AIER’s Everyday Price Index rose 0.3 percent in May after posting a 0.9 percent decrease in April. The Everyday Price index had fallen for three consecutive months in February through April and has been flat or down in eight of the last 12 months. Over the past year, the Everyday Price Index is down 1.7 percent, the same result as last month. The Everyday Price Index measures price changes people see in everyday purchases such as groceries, restaurant meals, gasoline, and utilities. It excludes prices of infrequently purchased, big-ticket items (such as cars, appliances, and furniture) and prices contractually fixed for prolonged periods (such as housing).
The Everyday Price Index including apparel, a broader measure that includes clothing and shoes, was unchanged in May after sinking 1.2 percent in April. The Everyday Price Index including Apparel has been flat or down in eight of the past 12 months and is down 2.2 percent over the past year. Apparel prices fell 3.2 percent on a not-seasonally-adjusted basis in May and are down 7.9 percent over the past year, the largest 12-month decline on record going back to 1950.
The largest positive contributors to the Everyday Price index in May were categories of items likely driven higher by lockdowns. Grocery prices (food at home) rose 0.8 percent in May, contributing 19 basis points to the 30 basis-point rise in everyday prices, and are now up 4.8 percent from a year ago, the fastest pace since January 2012. Housekeeping supplies prices and gardening and lawn services prices posted 0.8 percent increases for the month as well while recreational reading materials prices rose 1.0 percent. Alcoholic beverage prices rose 0.5 percent for the month and prices for food away from home (take-out food under lockdowns) rose 0.4 percent. Motor fuel prices continued to pull down everyday prices as that category fell 0.3 percent for the month on a not-seasonally-adjusted basis, putting the 12-month change at -33.5 percent.
The Consumer Price Index, which includes everyday purchases as well as infrequently purchased, big-ticket items and contractually fixed items, was unchanged on a not-seasonally-adjusted basis in May.
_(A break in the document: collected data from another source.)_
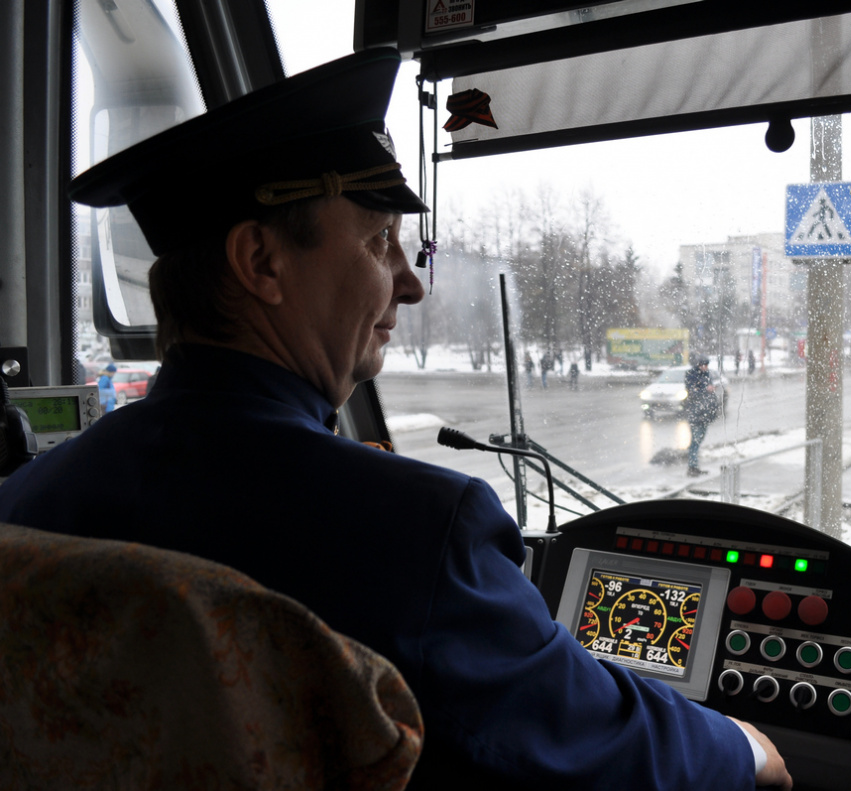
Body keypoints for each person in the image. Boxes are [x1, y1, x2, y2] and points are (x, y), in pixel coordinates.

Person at [0, 50, 789, 791]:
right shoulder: (419, 535)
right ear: (261, 262)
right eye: (381, 242)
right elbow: (588, 732)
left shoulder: (27, 506)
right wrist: (743, 748)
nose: (409, 287)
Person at [684, 356, 719, 477]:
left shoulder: (706, 374)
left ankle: (694, 466)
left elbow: (709, 391)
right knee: (695, 441)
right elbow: (692, 392)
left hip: (705, 414)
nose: (705, 367)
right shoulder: (691, 375)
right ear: (698, 365)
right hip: (696, 414)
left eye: (707, 365)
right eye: (703, 365)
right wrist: (706, 389)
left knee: (699, 440)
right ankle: (692, 467)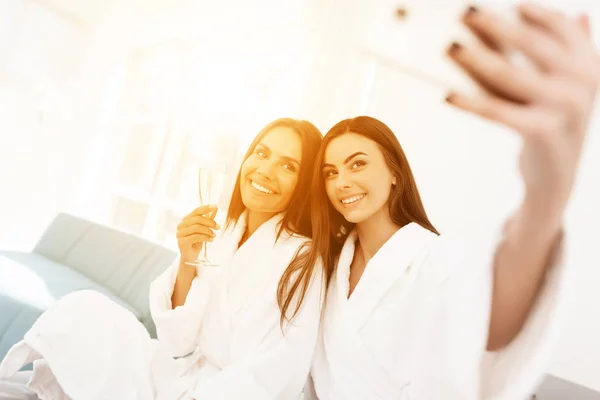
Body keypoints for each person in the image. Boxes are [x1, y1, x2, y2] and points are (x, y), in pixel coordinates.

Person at [305, 4, 599, 400]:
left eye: (357, 164)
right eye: (330, 172)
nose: (342, 181)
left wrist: (545, 197)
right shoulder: (330, 262)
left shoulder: (436, 259)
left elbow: (490, 327)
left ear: (395, 172)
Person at [0, 118, 325, 400]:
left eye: (288, 166)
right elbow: (176, 341)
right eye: (262, 153)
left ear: (304, 183)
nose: (265, 170)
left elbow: (277, 370)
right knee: (85, 308)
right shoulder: (224, 233)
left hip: (221, 394)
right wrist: (187, 260)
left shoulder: (303, 260)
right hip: (178, 374)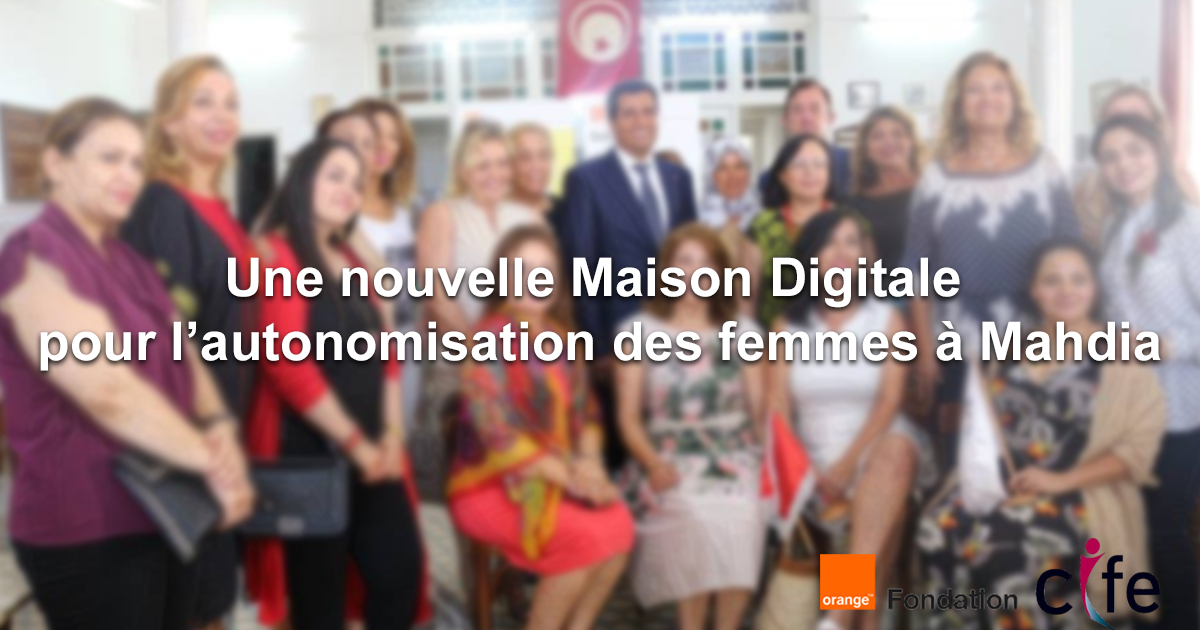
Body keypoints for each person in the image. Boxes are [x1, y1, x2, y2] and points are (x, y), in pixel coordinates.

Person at [0, 97, 253, 630]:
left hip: (164, 506)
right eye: (109, 157)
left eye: (136, 162)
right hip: (88, 525)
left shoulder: (128, 261)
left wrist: (218, 426)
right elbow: (106, 390)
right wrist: (212, 463)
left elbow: (184, 353)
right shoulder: (33, 254)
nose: (128, 175)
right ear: (56, 164)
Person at [919, 239, 1166, 628]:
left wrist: (1057, 480)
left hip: (1074, 491)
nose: (1066, 290)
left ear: (1095, 287)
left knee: (991, 544)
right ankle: (847, 612)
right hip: (856, 469)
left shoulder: (1123, 353)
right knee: (919, 528)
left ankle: (845, 611)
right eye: (1052, 280)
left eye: (1078, 279)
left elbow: (1138, 448)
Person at [243, 138, 424, 630]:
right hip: (309, 452)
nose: (348, 189)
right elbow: (286, 364)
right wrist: (356, 445)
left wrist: (391, 435)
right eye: (335, 175)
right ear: (304, 180)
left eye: (357, 182)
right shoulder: (273, 253)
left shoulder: (352, 256)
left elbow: (386, 354)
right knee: (319, 604)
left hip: (373, 449)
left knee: (399, 575)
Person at [120, 54, 253, 630]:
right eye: (203, 102)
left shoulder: (218, 208)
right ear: (170, 122)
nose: (222, 115)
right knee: (192, 600)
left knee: (211, 596)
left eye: (231, 103)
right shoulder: (161, 206)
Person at [448, 225, 634, 630]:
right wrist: (574, 480)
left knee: (619, 524)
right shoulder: (485, 339)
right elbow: (498, 436)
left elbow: (587, 416)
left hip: (556, 477)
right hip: (491, 485)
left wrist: (590, 465)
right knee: (585, 539)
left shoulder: (565, 339)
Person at [772, 210, 926, 630]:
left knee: (893, 456)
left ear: (864, 255)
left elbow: (890, 402)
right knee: (887, 513)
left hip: (877, 439)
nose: (841, 251)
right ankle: (867, 621)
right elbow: (778, 405)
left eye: (851, 241)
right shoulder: (786, 326)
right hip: (812, 454)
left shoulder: (888, 319)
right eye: (829, 241)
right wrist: (804, 466)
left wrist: (847, 463)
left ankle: (839, 615)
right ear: (811, 254)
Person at [905, 51, 1079, 419]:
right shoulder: (936, 177)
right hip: (956, 344)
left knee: (1035, 445)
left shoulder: (1044, 167)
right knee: (962, 448)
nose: (988, 99)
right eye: (975, 90)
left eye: (998, 88)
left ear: (1014, 99)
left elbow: (1074, 256)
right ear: (959, 104)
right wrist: (923, 350)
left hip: (1036, 341)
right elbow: (916, 271)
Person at [615, 224, 766, 630]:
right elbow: (628, 418)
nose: (695, 272)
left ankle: (849, 617)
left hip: (767, 454)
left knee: (748, 515)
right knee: (701, 517)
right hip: (673, 454)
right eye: (685, 261)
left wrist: (781, 462)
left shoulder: (882, 320)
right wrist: (652, 462)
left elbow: (763, 413)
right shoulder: (639, 332)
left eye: (706, 262)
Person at [1093, 114, 1200, 629]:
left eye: (1134, 150)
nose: (1124, 164)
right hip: (1128, 409)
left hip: (1180, 409)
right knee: (1129, 535)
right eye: (1110, 157)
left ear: (1157, 152)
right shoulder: (1115, 228)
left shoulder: (1188, 226)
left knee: (1164, 532)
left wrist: (1165, 345)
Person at [560, 79, 698, 356]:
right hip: (618, 335)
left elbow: (694, 257)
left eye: (648, 111)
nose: (640, 121)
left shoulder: (679, 178)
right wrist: (596, 347)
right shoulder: (587, 180)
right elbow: (582, 270)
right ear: (612, 123)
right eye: (629, 113)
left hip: (679, 329)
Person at [1075, 84, 1200, 249]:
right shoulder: (1085, 192)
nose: (1125, 128)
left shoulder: (1184, 185)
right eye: (1115, 120)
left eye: (1136, 119)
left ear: (1158, 128)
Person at [743, 134, 843, 327]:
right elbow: (745, 298)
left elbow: (867, 295)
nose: (809, 172)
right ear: (783, 175)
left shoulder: (850, 223)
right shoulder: (762, 226)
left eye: (818, 164)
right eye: (799, 164)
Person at [848, 106, 923, 270]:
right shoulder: (855, 205)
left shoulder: (935, 189)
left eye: (897, 134)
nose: (888, 142)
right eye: (878, 136)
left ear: (912, 141)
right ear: (865, 149)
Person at [758, 78, 851, 199]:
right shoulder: (769, 180)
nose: (806, 117)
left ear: (831, 118)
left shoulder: (854, 166)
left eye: (815, 109)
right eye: (797, 110)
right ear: (785, 120)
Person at [698, 137, 759, 247]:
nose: (732, 176)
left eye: (739, 166)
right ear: (711, 176)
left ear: (748, 172)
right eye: (722, 168)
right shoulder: (698, 223)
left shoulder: (764, 218)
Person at [508, 122, 562, 229]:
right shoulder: (493, 215)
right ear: (509, 164)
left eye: (543, 156)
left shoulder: (568, 212)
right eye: (525, 157)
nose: (536, 166)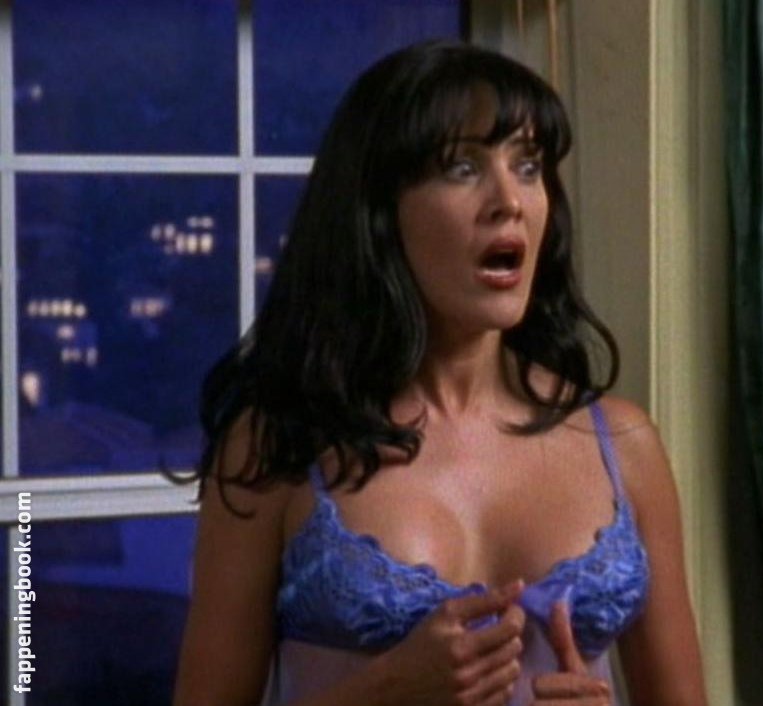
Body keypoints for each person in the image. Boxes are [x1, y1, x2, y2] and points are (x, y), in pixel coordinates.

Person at [172, 40, 706, 706]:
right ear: (378, 212)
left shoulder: (624, 445)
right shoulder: (276, 447)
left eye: (528, 165)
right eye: (462, 167)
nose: (509, 200)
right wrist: (386, 691)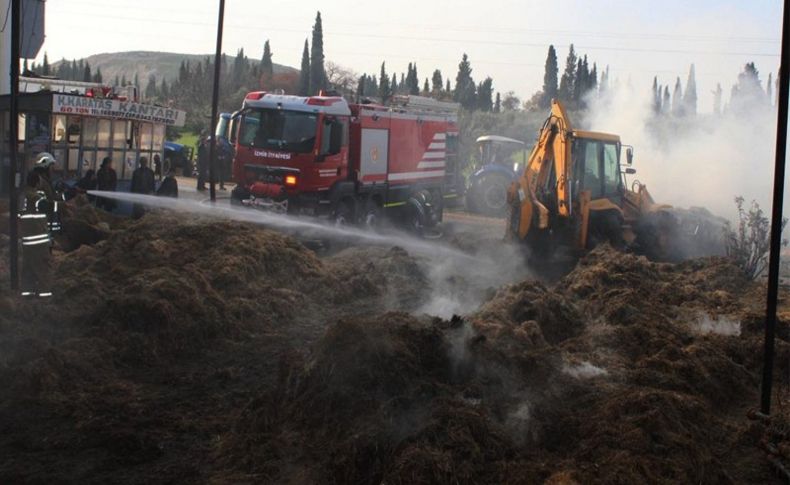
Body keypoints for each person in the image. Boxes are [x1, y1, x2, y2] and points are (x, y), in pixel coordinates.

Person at [19, 172, 53, 298]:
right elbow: (48, 206)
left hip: (27, 240)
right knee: (43, 268)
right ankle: (45, 297)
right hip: (38, 241)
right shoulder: (34, 196)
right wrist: (63, 202)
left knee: (28, 268)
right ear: (37, 182)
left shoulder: (23, 196)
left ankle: (28, 295)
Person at [32, 152, 63, 234]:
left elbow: (52, 197)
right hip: (43, 227)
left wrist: (65, 194)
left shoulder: (45, 181)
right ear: (45, 167)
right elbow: (44, 204)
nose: (53, 169)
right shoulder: (39, 182)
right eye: (51, 166)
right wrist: (63, 204)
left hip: (46, 225)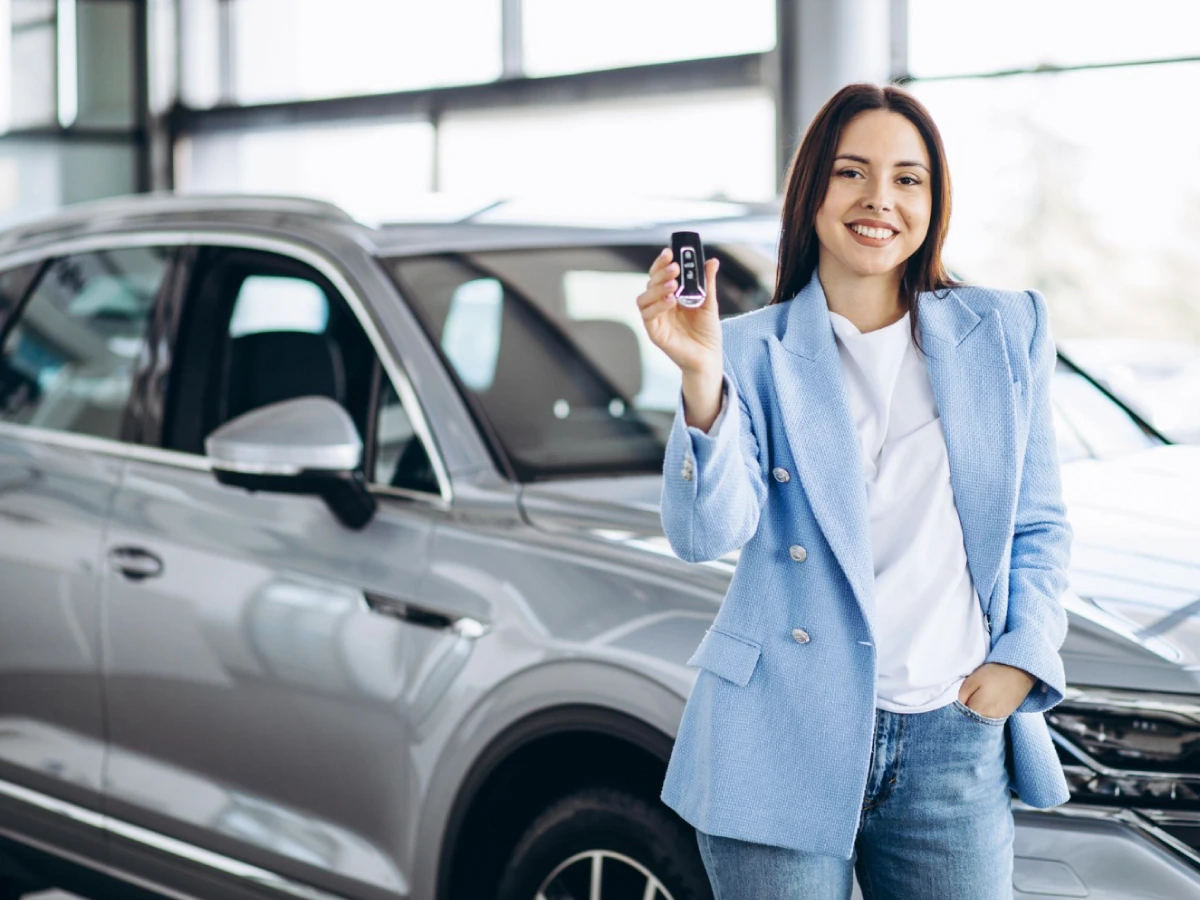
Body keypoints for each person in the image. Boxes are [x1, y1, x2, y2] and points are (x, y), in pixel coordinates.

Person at [635, 82, 1072, 900]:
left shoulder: (1006, 330)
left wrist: (1018, 660)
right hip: (778, 728)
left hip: (953, 734)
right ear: (813, 195)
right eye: (852, 173)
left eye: (909, 178)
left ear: (934, 202)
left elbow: (1039, 525)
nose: (880, 199)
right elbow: (704, 534)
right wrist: (701, 378)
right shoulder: (746, 351)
The Everyday Price Index is not seasonally adjusted, so we compare it with the unadjusted Consumer Price Index. Over the past year, the Consumer Price Index is up just 0.1 percent, the slowest pace since September 2015. For the Consumer Price Index excluding food and energy, the index fell 0.1 percent for the month while the 12-month change came in at 1.2 percent, the slowest pace since March 2011.